[Collected data]
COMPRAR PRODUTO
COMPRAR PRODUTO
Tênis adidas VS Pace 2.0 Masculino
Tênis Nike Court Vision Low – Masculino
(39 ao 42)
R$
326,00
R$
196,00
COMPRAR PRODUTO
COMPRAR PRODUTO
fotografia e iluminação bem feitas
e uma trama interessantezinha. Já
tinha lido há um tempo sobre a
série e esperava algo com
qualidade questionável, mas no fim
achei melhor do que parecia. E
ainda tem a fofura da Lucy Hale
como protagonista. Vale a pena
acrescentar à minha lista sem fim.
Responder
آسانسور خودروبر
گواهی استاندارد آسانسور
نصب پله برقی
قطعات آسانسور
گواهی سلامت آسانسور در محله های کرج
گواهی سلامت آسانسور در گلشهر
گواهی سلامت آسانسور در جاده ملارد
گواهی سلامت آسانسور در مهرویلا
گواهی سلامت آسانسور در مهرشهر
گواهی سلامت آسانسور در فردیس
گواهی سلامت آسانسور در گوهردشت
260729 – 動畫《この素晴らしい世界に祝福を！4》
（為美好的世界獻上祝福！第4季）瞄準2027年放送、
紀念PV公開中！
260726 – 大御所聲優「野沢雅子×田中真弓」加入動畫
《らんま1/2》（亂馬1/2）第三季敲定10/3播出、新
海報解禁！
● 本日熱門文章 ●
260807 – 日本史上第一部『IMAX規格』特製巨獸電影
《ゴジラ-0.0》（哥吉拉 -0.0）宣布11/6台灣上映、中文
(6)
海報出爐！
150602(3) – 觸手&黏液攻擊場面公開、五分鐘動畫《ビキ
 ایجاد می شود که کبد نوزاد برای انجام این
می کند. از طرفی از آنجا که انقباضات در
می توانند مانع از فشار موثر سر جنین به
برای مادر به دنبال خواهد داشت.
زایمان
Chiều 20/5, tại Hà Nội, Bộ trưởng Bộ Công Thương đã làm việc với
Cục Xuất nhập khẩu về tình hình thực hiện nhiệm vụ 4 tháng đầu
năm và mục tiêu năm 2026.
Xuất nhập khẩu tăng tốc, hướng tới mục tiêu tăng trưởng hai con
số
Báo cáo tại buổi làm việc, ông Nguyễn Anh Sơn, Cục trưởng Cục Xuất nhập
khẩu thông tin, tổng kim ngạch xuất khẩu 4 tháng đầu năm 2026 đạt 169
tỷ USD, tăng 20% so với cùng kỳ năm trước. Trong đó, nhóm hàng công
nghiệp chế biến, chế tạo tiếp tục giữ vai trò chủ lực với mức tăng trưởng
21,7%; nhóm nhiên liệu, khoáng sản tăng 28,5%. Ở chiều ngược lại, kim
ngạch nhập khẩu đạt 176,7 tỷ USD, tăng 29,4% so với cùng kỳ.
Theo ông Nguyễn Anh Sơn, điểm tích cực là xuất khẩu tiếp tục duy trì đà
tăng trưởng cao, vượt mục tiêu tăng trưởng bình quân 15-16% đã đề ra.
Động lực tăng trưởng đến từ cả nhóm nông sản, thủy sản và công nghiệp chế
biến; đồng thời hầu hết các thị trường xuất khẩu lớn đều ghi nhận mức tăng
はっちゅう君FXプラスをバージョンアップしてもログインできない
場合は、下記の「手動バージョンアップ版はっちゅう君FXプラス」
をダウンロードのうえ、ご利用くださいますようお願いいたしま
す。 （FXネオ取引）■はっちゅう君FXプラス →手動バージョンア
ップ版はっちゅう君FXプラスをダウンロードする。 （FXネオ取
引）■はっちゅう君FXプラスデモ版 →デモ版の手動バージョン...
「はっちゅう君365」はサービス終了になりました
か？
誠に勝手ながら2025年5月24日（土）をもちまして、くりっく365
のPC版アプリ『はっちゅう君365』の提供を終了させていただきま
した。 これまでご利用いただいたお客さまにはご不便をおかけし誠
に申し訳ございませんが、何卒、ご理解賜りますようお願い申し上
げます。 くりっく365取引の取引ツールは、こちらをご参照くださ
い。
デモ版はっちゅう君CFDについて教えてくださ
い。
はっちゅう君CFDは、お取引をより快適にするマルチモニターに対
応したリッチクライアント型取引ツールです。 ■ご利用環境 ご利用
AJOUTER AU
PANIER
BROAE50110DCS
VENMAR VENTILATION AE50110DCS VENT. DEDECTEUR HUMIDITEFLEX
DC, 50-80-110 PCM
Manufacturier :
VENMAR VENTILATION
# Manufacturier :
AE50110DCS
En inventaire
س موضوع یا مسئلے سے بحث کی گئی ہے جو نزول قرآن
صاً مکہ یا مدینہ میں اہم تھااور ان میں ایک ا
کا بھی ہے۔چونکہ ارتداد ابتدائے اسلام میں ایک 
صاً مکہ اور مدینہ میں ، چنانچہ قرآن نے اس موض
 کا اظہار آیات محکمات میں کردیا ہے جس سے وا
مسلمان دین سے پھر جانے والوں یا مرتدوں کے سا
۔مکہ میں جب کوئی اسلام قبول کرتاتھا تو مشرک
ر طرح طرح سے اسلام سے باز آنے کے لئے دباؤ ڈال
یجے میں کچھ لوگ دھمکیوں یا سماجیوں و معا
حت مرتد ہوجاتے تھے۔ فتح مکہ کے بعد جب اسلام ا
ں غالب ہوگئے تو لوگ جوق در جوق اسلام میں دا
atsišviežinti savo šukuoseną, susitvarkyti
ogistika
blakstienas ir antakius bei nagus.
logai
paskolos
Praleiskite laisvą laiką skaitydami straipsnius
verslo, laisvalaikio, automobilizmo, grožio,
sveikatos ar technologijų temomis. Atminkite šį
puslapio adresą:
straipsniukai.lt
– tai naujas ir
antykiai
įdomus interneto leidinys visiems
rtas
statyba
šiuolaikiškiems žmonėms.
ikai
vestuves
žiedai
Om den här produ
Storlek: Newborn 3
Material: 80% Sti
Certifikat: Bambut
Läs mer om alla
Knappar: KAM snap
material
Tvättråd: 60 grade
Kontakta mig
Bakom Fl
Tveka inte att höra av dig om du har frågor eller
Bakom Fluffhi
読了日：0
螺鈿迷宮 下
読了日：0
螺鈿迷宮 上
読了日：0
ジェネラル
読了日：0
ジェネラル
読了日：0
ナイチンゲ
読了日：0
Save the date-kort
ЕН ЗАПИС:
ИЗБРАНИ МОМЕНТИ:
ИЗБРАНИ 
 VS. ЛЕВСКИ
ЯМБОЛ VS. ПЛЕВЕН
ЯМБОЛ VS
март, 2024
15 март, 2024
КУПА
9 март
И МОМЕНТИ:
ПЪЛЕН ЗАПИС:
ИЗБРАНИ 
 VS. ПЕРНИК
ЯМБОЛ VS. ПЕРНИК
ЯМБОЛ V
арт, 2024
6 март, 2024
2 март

Directions >> Reproduce every line of the entries above word for word, in the same order.

Written answer >>
COMPRAR PRODUTO
COMPRAR PRODUTO
Tênis adidas VS Pace 2.0 Masculino
Tênis Nike Court Vision Low – Masculino
(39 ao 42)
R$
326,00
R$
196,00
COMPRAR PRODUTO
COMPRAR PRODUTO
fotografia e iluminação bem feitas
e uma trama interessantezinha. Já
tinha lido há um tempo sobre a
série e esperava algo com
qualidade questionável, mas no fim
achei melhor do que parecia. E
ainda tem a fofura da Lucy Hale
como protagonista. Vale a pena
acrescentar à minha lista sem fim.
Responder
آسانسور خودروبر
گواهی استاندارد آسانسور
نصب پله برقی
قطعات آسانسور
گواهی سلامت آسانسور در محله های کرج
گواهی سلامت آسانسور در گلشهر
گواهی سلامت آسانسور در جاده ملارد
گواهی سلامت آسانسور در مهرویلا
گواهی سلامت آسانسور در مهرشهر
گواهی سلامت آسانسور در فردیس
گواهی سلامت آسانسور در گوهردشت
260729 – 動畫《この素晴らしい世界に祝福を！4》
（為美好的世界獻上祝福！第4季）瞄準2027年放送、
紀念PV公開中！
260726 – 大御所聲優「野沢雅子×田中真弓」加入動畫
《らんま1/2》（亂馬1/2）第三季敲定10/3播出、新
海報解禁！
● 本日熱門文章 ●
260807 – 日本史上第一部『IMAX規格』特製巨獸電影
《ゴジラ-0.0》（哥吉拉 -0.0）宣布11/6台灣上映、中文
(6)
海報出爐！
150602(3) – 觸手&黏液攻擊場面公開、五分鐘動畫《ビキ
 ایجاد می شود که کبد نوزاد برای انجام این
می کند. از طرفی از آنجا که انقباضات در
می توانند مانع از فشار موثر سر جنین به
برای مادر به دنبال خواهد داشت.
زایمان
Chiều 20/5, tại Hà Nội, Bộ trưởng Bộ Công Thương đã làm việc với
Cục Xuất nhập khẩu về tình hình thực hiện nhiệm vụ 4 tháng đầu
năm và mục tiêu năm 2026.
Xuất nhập khẩu tăng tốc, hướng tới mục tiêu tăng trưởng hai con
số
Báo cáo tại buổi làm việc, ông Nguyễn Anh Sơn, Cục trưởng Cục Xuất nhập
khẩu thông tin, tổng kim ngạch xuất khẩu 4 tháng đầu năm 2026 đạt 169
tỷ USD, tăng 20% so với cùng kỳ năm trước. Trong đó, nhóm hàng công
nghiệp chế biến, chế tạo tiếp tục giữ vai trò chủ lực với mức tăng trưởng
21,7%; nhóm nhiên liệu, khoáng sản tăng 28,5%. Ở chiều ngược lại, kim
ngạch nhập khẩu đạt 176,7 tỷ USD, tăng 29,4% so với cùng kỳ.
Theo ông Nguyễn Anh Sơn, điểm tích cực là xuất khẩu tiếp tục duy trì đà
tăng trưởng cao, vượt mục tiêu tăng trưởng bình quân 15-16% đã đề ra.
Động lực tăng trưởng đến từ cả nhóm nông sản, thủy sản và công nghiệp chế
biến; đồng thời hầu hết các thị trường xuất khẩu lớn đều ghi nhận mức tăng
はっちゅう君FXプラスをバージョンアップしてもログインできない
場合は、下記の「手動バージョンアップ版はっちゅう君FXプラス」
をダウンロードのうえ、ご利用くださいますようお願いいたしま
す。 （FXネオ取引）■はっちゅう君FXプラス →手動バージョンア
ップ版はっちゅう君FXプラスをダウンロードする。 （FXネオ取
引）■はっちゅう君FXプラスデモ版 →デモ版の手動バージョン...
「はっちゅう君365」はサービス終了になりました
か？
誠に勝手ながら2025年5月24日（土）をもちまして、くりっく365
のPC版アプリ『はっちゅう君365』の提供を終了させていただきま
した。 これまでご利用いただいたお客さまにはご不便をおかけし誠
に申し訳ございませんが、何卒、ご理解賜りますようお願い申し上
げます。 くりっく365取引の取引ツールは、こちらをご参照くださ
い。
デモ版はっちゅう君CFDについて教えてくださ
い。
はっちゅう君CFDは、お取引をより快適にするマルチモニターに対
応したリッチクライアント型取引ツールです。 ■ご利用環境 ご利用
AJOUTER AU
PANIER
BROAE50110DCS
VENMAR VENTILATION AE50110DCS VENT. DEDECTEUR HUMIDITEFLEX
DC, 50-80-110 PCM
Manufacturier :
VENMAR VENTILATION
# Manufacturier :
AE50110DCS
En inventaire
س موضوع یا مسئلے سے بحث کی گئی ہے جو نزول قرآن
صاً مکہ یا مدینہ میں اہم تھااور ان میں ایک ا
کا بھی ہے۔چونکہ ارتداد ابتدائے اسلام میں ایک 
صاً مکہ اور مدینہ میں ، چنانچہ قرآن نے اس موض
 کا اظہار آیات محکمات میں کردیا ہے جس سے وا
مسلمان دین سے پھر جانے والوں یا مرتدوں کے سا
۔مکہ میں جب کوئی اسلام قبول کرتاتھا تو مشرک
ر طرح طرح سے اسلام سے باز آنے کے لئے دباؤ ڈال
یجے میں کچھ لوگ دھمکیوں یا سماجیوں و معا
حت مرتد ہوجاتے تھے۔ فتح مکہ کے بعد جب اسلام ا
ں غالب ہوگئے تو لوگ جوق در جوق اسلام میں دا
atsišviežinti savo šukuoseną, susitvarkyti
ogistika
blakstienas ir antakius bei nagus.
logai
paskolos
Praleiskite laisvą laiką skaitydami straipsnius
verslo, laisvalaikio, automobilizmo, grožio,
sveikatos ar technologijų temomis. Atminkite šį
puslapio adresą:
straipsniukai.lt
– tai naujas ir
antykiai
įdomus interneto leidinys visiems
rtas
statyba
šiuolaikiškiems žmonėms.
ikai
vestuves
žiedai
Om den här produ
Storlek: Newborn 3
Material: 80% Sti
Certifikat: Bambut
Läs mer om alla
Knappar: KAM snap
material
Tvättråd: 60 grade
Kontakta mig
Bakom Fl
Tveka inte att höra av dig om du har frågor eller
Bakom Fluffhi
読了日：0
螺鈿迷宮 下
読了日：0
螺鈿迷宮 上
読了日：0
ジェネラル
読了日：0
ジェネラル
読了日：0
ナイチンゲ
読了日：0
Save the date-kort
ЕН ЗАПИС:
ИЗБРАНИ МОМЕНТИ:
ИЗБРАНИ 
 VS. ЛЕВСКИ
ЯМБОЛ VS. ПЛЕВЕН
ЯМБОЛ VS
март, 2024
15 март, 2024
КУПА
9 март
И МОМЕНТИ:
ПЪЛЕН ЗАПИС:
ИЗБРАНИ 
 VS. ПЕРНИК
ЯМБОЛ VS. ПЕРНИК
ЯМБОЛ V
арт, 2024
6 март, 2024
2 март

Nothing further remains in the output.